=== Section Start ===
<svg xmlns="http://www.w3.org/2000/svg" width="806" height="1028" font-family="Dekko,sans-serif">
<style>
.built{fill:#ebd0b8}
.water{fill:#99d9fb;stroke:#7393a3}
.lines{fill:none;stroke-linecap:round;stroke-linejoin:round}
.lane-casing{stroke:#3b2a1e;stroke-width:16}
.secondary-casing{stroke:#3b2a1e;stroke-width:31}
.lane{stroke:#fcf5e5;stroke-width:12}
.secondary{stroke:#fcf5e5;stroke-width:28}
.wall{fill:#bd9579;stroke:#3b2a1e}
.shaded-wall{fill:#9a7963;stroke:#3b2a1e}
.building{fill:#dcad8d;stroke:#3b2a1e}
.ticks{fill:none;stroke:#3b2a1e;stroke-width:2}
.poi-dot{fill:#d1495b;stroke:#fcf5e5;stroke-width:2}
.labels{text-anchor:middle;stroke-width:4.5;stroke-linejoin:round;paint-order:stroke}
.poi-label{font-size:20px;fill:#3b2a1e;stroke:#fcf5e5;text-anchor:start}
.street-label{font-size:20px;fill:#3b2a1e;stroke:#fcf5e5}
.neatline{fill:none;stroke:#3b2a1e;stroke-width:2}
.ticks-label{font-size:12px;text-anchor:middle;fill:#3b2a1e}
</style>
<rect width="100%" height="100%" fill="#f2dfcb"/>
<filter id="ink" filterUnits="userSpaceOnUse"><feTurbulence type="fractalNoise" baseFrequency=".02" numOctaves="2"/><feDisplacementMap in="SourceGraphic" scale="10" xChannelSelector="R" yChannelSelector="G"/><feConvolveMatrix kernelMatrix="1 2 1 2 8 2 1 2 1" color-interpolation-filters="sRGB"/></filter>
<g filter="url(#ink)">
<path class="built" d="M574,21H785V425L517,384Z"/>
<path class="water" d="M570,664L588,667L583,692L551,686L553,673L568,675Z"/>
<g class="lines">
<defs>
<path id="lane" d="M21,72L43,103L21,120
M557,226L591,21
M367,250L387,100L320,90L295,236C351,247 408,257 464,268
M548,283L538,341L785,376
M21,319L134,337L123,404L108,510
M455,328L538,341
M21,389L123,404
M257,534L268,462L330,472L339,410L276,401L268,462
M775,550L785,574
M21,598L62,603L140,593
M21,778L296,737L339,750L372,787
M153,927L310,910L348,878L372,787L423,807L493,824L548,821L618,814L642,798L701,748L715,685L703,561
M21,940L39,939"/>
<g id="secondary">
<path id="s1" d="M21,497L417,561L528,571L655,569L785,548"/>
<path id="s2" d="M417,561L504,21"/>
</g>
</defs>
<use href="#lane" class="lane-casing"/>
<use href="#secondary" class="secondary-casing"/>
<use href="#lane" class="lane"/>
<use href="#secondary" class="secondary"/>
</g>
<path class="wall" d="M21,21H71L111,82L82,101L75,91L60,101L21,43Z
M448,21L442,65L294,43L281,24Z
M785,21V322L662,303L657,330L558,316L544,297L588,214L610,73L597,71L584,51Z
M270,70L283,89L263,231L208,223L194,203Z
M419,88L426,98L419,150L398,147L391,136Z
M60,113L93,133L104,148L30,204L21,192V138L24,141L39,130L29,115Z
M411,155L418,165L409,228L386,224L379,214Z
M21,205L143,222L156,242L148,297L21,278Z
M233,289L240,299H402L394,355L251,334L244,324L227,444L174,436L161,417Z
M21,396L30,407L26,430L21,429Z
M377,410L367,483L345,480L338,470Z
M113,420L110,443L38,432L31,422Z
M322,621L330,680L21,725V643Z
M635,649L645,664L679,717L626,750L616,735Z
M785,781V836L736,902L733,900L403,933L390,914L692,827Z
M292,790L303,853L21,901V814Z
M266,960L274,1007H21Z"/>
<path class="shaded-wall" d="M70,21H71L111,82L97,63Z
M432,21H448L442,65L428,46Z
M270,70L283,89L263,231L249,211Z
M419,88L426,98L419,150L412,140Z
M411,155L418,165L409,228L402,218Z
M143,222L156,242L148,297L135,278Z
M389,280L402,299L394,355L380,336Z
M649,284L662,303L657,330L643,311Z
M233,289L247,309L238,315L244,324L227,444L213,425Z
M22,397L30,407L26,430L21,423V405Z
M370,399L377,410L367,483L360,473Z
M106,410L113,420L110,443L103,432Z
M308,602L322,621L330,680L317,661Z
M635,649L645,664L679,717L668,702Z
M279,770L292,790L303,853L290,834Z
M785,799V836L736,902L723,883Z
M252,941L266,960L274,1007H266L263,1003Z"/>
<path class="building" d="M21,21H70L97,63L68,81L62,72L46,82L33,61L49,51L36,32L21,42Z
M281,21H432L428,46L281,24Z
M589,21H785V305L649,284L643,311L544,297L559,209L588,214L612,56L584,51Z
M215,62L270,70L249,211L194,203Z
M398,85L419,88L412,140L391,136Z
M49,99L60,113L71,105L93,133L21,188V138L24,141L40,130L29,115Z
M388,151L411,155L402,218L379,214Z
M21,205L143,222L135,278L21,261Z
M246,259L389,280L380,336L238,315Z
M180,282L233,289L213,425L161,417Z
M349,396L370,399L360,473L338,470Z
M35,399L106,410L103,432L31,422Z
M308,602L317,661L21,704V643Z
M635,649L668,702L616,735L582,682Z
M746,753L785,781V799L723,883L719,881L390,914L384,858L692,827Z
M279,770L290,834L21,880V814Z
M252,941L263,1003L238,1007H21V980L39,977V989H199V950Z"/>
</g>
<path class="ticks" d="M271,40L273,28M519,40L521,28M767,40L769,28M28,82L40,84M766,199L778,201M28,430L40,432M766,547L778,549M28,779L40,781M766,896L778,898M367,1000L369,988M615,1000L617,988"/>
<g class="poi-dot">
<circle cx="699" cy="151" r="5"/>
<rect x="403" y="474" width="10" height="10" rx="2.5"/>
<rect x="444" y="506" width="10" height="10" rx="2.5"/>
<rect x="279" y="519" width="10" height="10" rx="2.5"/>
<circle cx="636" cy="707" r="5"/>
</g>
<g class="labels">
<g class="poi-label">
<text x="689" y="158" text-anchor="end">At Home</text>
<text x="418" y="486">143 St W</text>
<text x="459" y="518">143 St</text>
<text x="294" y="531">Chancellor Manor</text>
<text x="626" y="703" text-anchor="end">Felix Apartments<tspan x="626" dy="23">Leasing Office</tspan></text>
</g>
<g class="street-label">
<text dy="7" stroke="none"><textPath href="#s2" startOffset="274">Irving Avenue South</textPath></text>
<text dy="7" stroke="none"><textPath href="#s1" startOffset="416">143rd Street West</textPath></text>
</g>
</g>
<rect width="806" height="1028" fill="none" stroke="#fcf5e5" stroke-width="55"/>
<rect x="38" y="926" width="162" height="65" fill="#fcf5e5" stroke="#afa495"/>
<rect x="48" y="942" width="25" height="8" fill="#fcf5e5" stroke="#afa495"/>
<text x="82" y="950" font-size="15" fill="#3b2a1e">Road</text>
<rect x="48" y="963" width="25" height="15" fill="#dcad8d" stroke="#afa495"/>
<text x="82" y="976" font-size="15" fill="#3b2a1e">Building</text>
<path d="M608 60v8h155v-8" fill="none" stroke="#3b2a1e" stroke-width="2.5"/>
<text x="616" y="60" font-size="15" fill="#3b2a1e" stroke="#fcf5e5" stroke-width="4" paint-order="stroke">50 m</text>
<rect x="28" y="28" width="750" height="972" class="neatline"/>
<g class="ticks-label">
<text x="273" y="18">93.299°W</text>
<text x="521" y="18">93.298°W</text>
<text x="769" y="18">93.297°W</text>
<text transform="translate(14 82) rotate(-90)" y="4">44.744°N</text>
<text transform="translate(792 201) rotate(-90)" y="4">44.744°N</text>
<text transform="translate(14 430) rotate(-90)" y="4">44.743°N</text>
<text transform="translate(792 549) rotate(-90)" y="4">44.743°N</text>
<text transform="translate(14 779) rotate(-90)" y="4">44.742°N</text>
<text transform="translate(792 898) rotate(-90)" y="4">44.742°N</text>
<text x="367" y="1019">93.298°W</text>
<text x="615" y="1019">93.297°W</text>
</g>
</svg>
=== Section End ===
● Exercise: Where the word "casing" appears in a line of the entries, copy that line.

● Result of this exercise:
.lane-casing{stroke:#3b2a1e;stroke-width:16}
.secondary-casing{stroke:#3b2a1e;stroke-width:31}
<use href="#lane" class="lane-casing"/>
<use href="#secondary" class="secondary-casing"/>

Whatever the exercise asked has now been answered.